Pacemaker and Corosync for HA services
Now that we’ve got our terminology sorted out, we can talk about real deployments. Our most common HA deployments use the Linux HA suite, with multiple services managed by pacemaker. This is roughly the “stack” that we referred to in the first post in the series.
We’ve already covered the resources involved, so we’ll focus on the important bit:
What happens when something goes wrong?
Recall that on our hypothetical HA database server, we’ve got the following managed resources:
- DRBD storage
- The filesystem
- Floating IP address for the service
- The DB service itself
Each resource has its own
monitor action, specified by the Resource Agent (RA). Roughly speaking, an RA is a script that implements a common interface between pacemaker and the resources it can manage. It looks a lot like an initscript, but more rigorously defined.
The monitor action is straightforward: pacemaker runs it regularly (20sec is a normal interval), and it either says the resource is running fine, is not running, or the action times out. So long as pacemaker keeps hearing good news, nothing exciting happens.

◆ **Data excerpts**:
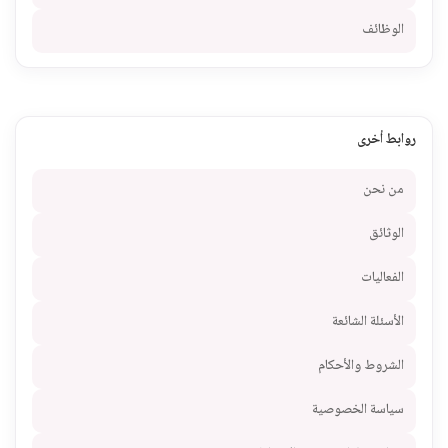
الوظائف
روابط أخرى
من نحن
الوثائق
الفعاليات
الأسئلة الشائعة
الشروط والأحكام
سياسة الخصوصية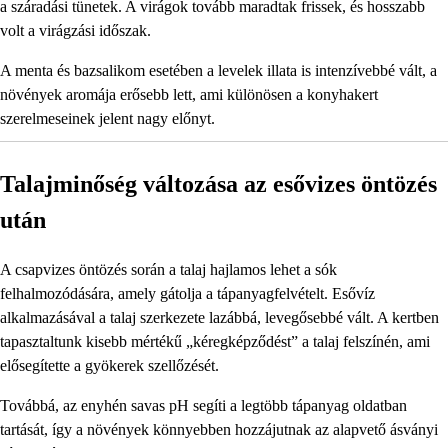
a száradási tünetek. A virágok tovább maradtak frissek, és hosszabb
volt a virágzási időszak.
A menta és bazsalikom esetében a levelek illata is intenzívebbé vált, a
növények aromája erősebb lett, ami különösen a konyhakert
szerelmeseinek jelent nagy előnyt.
Talajminőség változása az esővizes öntözés
után
A csapvizes öntözés során a talaj hajlamos lehet a sók
felhalmozódására, amely gátolja a tápanyagfelvételt. Esővíz
alkalmazásával a talaj szerkezete lazábbá, levegősebbé vált. A kertben
tapasztaltunk kisebb mértékű „kéregképződést” a talaj felszínén, ami
elősegítette a gyökerek szellőzését.
Továbbá, az enyhén savas pH segíti a legtöbb tápanyag oldatban
tartását, így a növények könnyebben hozzájutnak az alapvető ásványi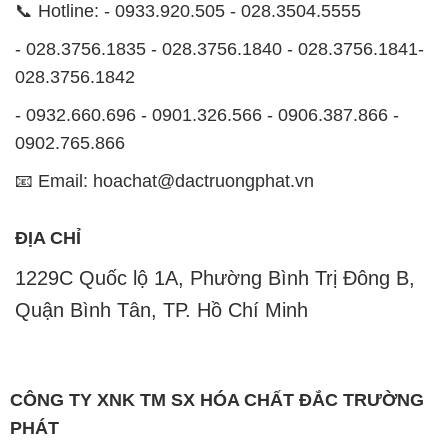
📞 Hotline: - 0933.920.505 - 028.3504.5555
- 028.3756.1835 - 028.3756.1840 - 028.3756.1841-
028.3756.1842
- 0932.660.696 - 0901.326.566 - 0906.387.866 -
0902.765.866
📧 Email: hoachat@dactruongphat.vn
ĐỊA CHỈ
1229C Quốc lộ 1A, Phường Bình Trị Đông B,
Quận Bình Tân, TP. Hồ Chí Minh
CÔNG TY XNK TM SX HÓA CHẤT ĐẮC TRƯỜNG
PHÁT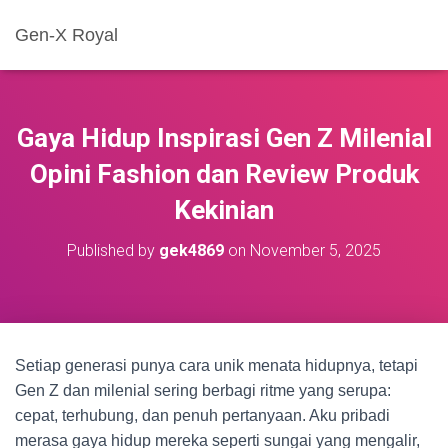
Gen-X Royal
Gaya Hidup Inspirasi Gen Z Milenial
Opini Fashion dan Review Produk
Kekinian
Published by
gek4869
on
November 5, 2025
Setiap generasi punya cara unik menata hidupnya, tetapi
Gen Z dan milenial sering berbagi ritme yang serupa:
cepat, terhubung, dan penuh pertanyaan. Aku pribadi
merasa gaya hidup mereka seperti sungai yang mengalir,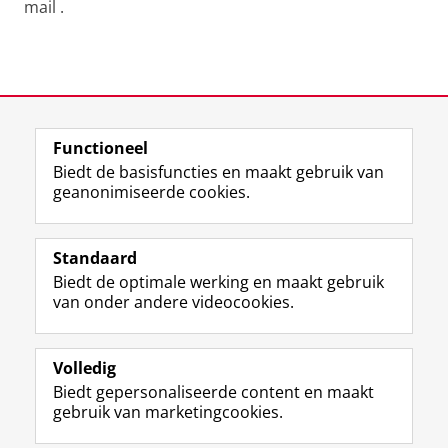
mail .
Laatst gewijzigd:
04 februari 2026 18:20
Functioneel
View this page in:
English
Biedt de basisfuncties en maakt gebruik van
geanonimiseerde cookies.
M
I
Volg ons op
a
n
Standaard
s
s
Biedt de optimale werking en maakt gebruik
t
t
De UB voor medewerkers
van onder andere videocookies.
o
a
De UB voor studenten
d
g
o
r
Praktisch
n
a
Volledig
p
m
Biedt gepersonaliseerde content en maakt
Over de UB
r
-
gebruik van marketingcookies.
o
a
f
c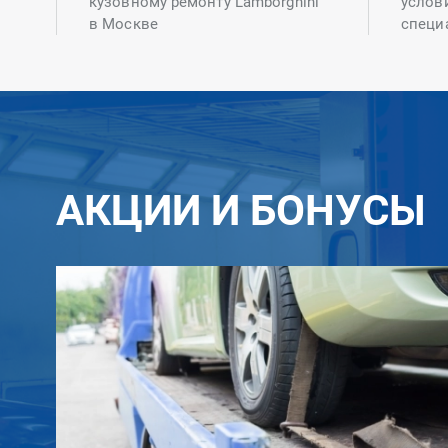
кузовному ремонту Lamborghini
услов
в Москве
специ
АКЦИИ И БОНУСЫ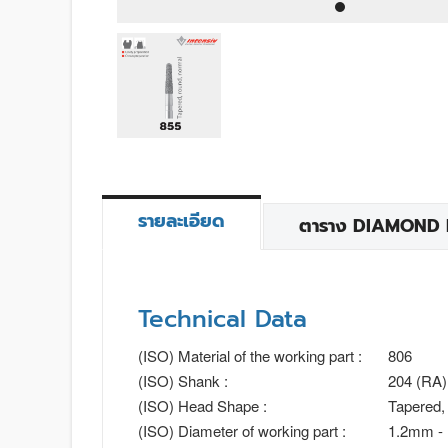
รายละเอียด
ตาราง DIAMOND BU
Technical Data
(ISO) Material of the working part :
806
(ISO) Shank :
204 (RA)
(ISO) Head Shape :
Tapered,
(ISO) Diameter of working part :
1.2mm -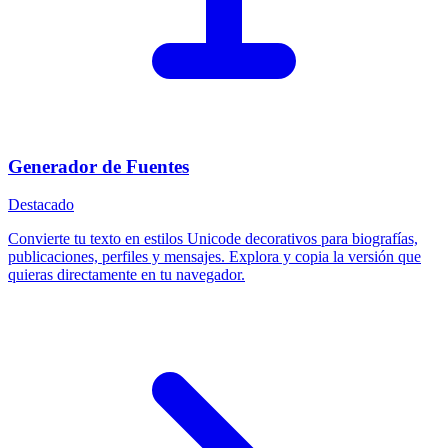
Generador de Fuentes
Destacado
Convierte tu texto en estilos Unicode decorativos para biografías,
publicaciones, perfiles y mensajes. Explora y copia la versión que
quieras directamente en tu navegador.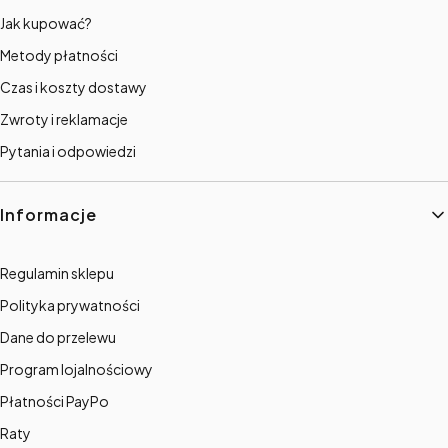
Jak kupować?
Metody płatności
Czas i koszty dostawy
Zwroty i reklamacje
Pytania i odpowiedzi
Informacje
Regulamin sklepu
Polityka prywatności
Dane do przelewu
Program lojalnościowy
Płatności PayPo
Raty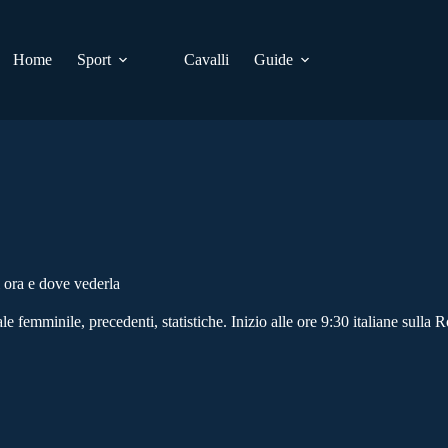
Home
Sport
Cavalli
Guide
 ora e dove vederla
e femminile, precedenti, statistiche. Inizio alle ore 9:30 italiane sulla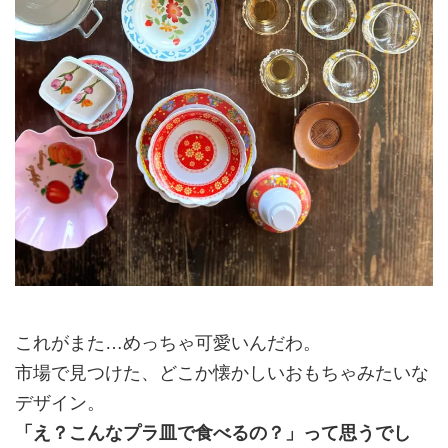
これがまた…めっちゃ可愛いんだわ。
市場で見つけた、どこか懐かしいおもちゃみたいな
デザイン。
「え？こんなプラ皿で食べるの？」って思うでし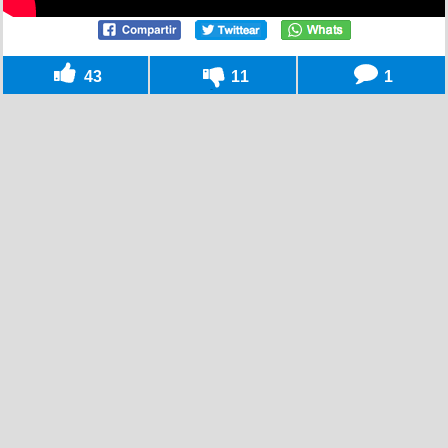
43
11
1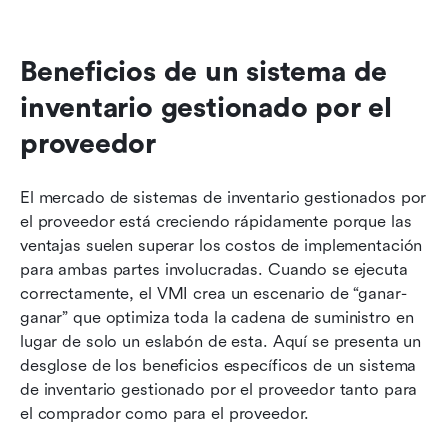
Beneficios de un sistema de 
inventario gestionado por el 
proveedor
El mercado de sistemas de inventario gestionados por 
el proveedor está creciendo rápidamente porque las 
ventajas suelen superar los costos de implementación 
para ambas partes involucradas. Cuando se ejecuta 
correctamente, el VMI crea un escenario de “ganar-
ganar” que optimiza toda la cadena de suministro en 
lugar de solo un eslabón de esta. Aquí se presenta un 
desglose de los beneficios específicos de un sistema 
de inventario gestionado por el proveedor tanto para 
el comprador como para el proveedor.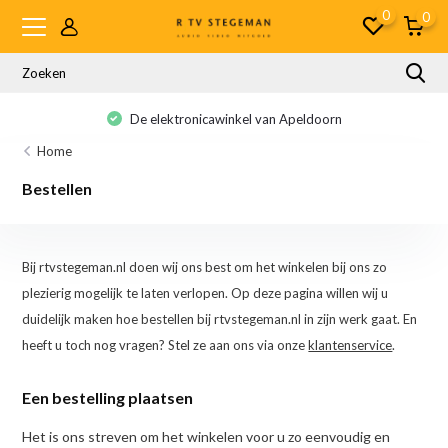
0
0
De elektronicawinkel van Apeldoorn
Home
Bestellen
Bij rtvstegeman.nl doen wij ons best om het winkelen bij ons zo
plezierig mogelijk te laten verlopen. Op deze pagina willen wij u
duidelijk maken hoe bestellen bij rtvstegeman.nl in zijn werk gaat. En
heeft u toch nog vragen? Stel ze aan ons via onze
klantenservice
.
Een bestelling plaatsen
Het is ons streven om het winkelen voor u zo eenvoudig en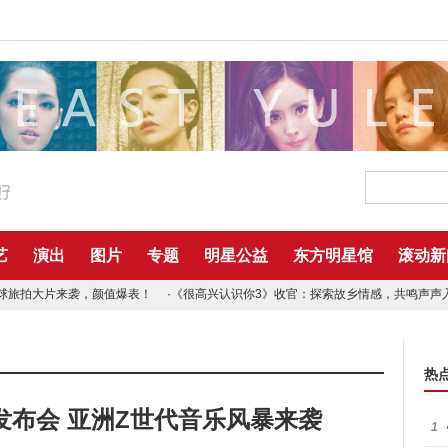
艺
演出
图片
专题
明星公益
东方明星馆
滚动新
环球旅拍大片来袭，颜值爆表！
·
《很高兴认识你3》收官：探索故乡情感，共鸣声声
视文旅项目发布会圆满成功
热
布会 亚洲Z世代音乐风暴来袭
1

◆ **Activities**:
A – List every managed resource that the Pacemaker and Corosync text names for the hypothetical HA database server.
B – Write the next few paragraphs of the Pacemaker and Corosync text, starting after its final sentence.

◆ **Responses by item number**:
A –
- DRBD storage
- The filesystem
- Floating IP address for the service
- The DB service itself

B –
Before we go too much further, let’s quickly discuss what “monitor” means.
Monitoring cluster resources
Each resource needs some sort of monitoring to be useful. Pacemaker doesn’t care how it works, so long as it happens. “Success” in the monitor action means:
- For a DRBD device we check that the kernel module is loaded, and that the local node is in either the DRBD Primary or Secondary role
- A filesystem must be mounted (check
/proc/mounts). We can optionally also check that the filesystem is writeable
- An IP address is bound to an interface
- A database must answer a basic SELECT query over a standard client connection
Monitoring is pretty straightforward, but it’s important (and sometimes difficult) to write monitoring actions that accurately reflect the state of the resource, without depending on correct functionality of an unrelated component.
An example of this would be a network fault causing problems for an NFS mount, which affects your ability to read the status of a local (pacemaker-managed) filesystem.
Recovering from monitoring failures
So what happens if a monitor action fails? If the resource isn’t running, pacemaker will try to run the
start action to bring it up. If the
monitor action times out, it will try to cleanly
stop the resource and then
start it again, possibly on the other cluster node.
This makes for a resilient system that tries to repair itself in the face of failure. Things get more interesting if recovery also fails, and there’s where STONITH steps in.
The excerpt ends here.